Saturday, February 20, 2010

7 Investment Sins

In making any investment decisions, there are often things we do or fail to do that results in disastrous investment results. This can be called sins of commission or omission. Either way, the result is a bad investment decision. I gleaned this of from a book that I have been reading and tried to contextualise it into our current context.

Here are seven common sins that are made in investment decisions:

1. Buying risky penny stocks without any fundamentals.
2. "It will be different this time".
3. Falling in love with the stock.
4. Panicking when Market crashes (remember 2008?).
5. Thinking you can time the market.
6. Ignoring valuation.
7. Relying too much on price-earnings ratio. (Cash flow is what matters).

The advice above is timeless. We should be careful not to fall into these mistakes. I know some people will think differently about some of the points listed here.
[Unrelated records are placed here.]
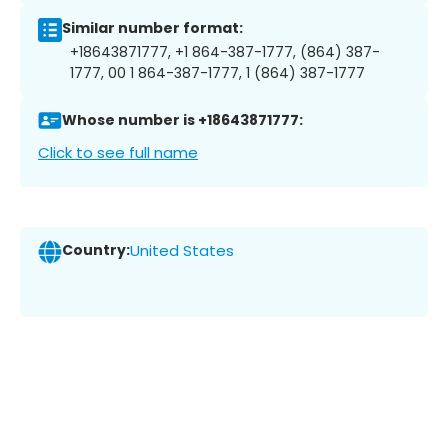
Similar number format:
+18643871777, +1 864-387-1777, (864) 387-
1777, 00 1 864-387-1777, 1 (864) 387-1777
Whose number is +18643871777:
Click to see full name
Country:
United States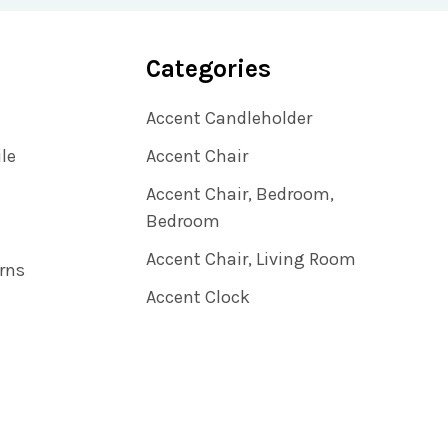
Categories
Accent Candleholder
ile
Accent Chair
Accent Chair, Bedroom,
Bedroom
Accent Chair, Living Room
rns
Accent Clock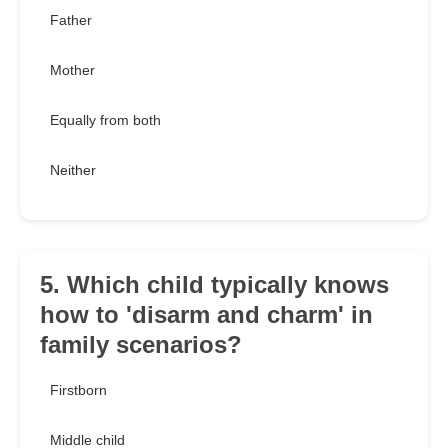
Father
Mother
Equally from both
Neither
5. Which child typically knows
how to 'disarm and charm' in
family scenarios?
Firstborn
Middle child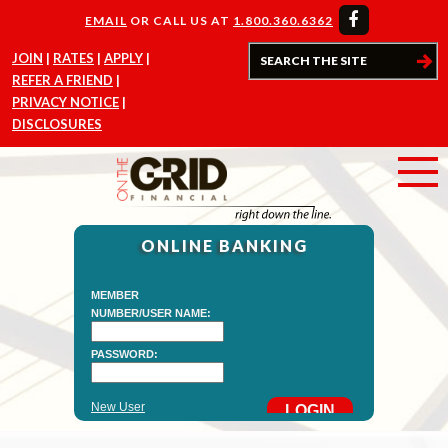
EMAIL
OR CALL US AT
1.800.360.6362
JOIN
RATES
APPLY
REFER A FRIEND
PRIVACY NOTICE
DISCLOSURES
ONLINE BANKING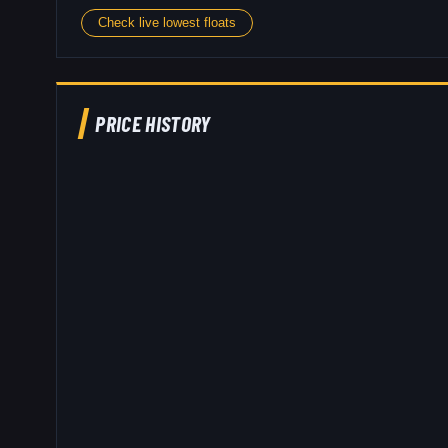
Check live lowest floats
PRICE HISTORY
Nevertheless, I think the advice from the book will go a long way in guiding you when you make any investment decision. So instead of making these mistakes, here are some things that you should do instead:

1. Focus on finding solid companies or businesses with shares selling at low valuations.
2. Understand market history, read past stories.
3. Don't get swept away by exciting new products or businesses. Check out the business model first.
4. Fear is your best friend. The best time to buy is often when people are panicking.
5. The market cannot be timed.
6. Pay attention to valuation. Don't hope that some other investor will buy at higher prices.
7. Cash flow (operating cash flow minus expenditures) is what is important for a company's financial performance.

I hope these tips help.

6 comments:

  1. How you know the difference between low valuation and cheap?

    ReplyDelete
  2. After knowing so many aunties and uncle who play stock...i realize the common sins is

    1) Do not read charts and yet want to play stock

    2) Believe too much in their broker

    ReplyDelete
  3. Hmm..

    Not only uncles and aunties, I know some hard core value investors also don't read charts.

    ReplyDelete
  4. Sometimes charts are also not accurate. That is why some people just don't bother to look at them if they intend to invest for the long term

    ReplyDelete
  5. Invest in a good business and let the profits and cash flow reward you over a lifetime. Why is there a need for charts?

    ReplyDelete
  6. Yes MW,

    Investing in a good business is really important.

    I guess too often we take investing in stocks like somekind of gambling.

    FOR EXAMPLE:
    If today, I were to approach you personally and ask you to invest in my hypothetical tuition business, the kind of questions that most investors will ask are probably FA type of questions rather than TA kind of questions.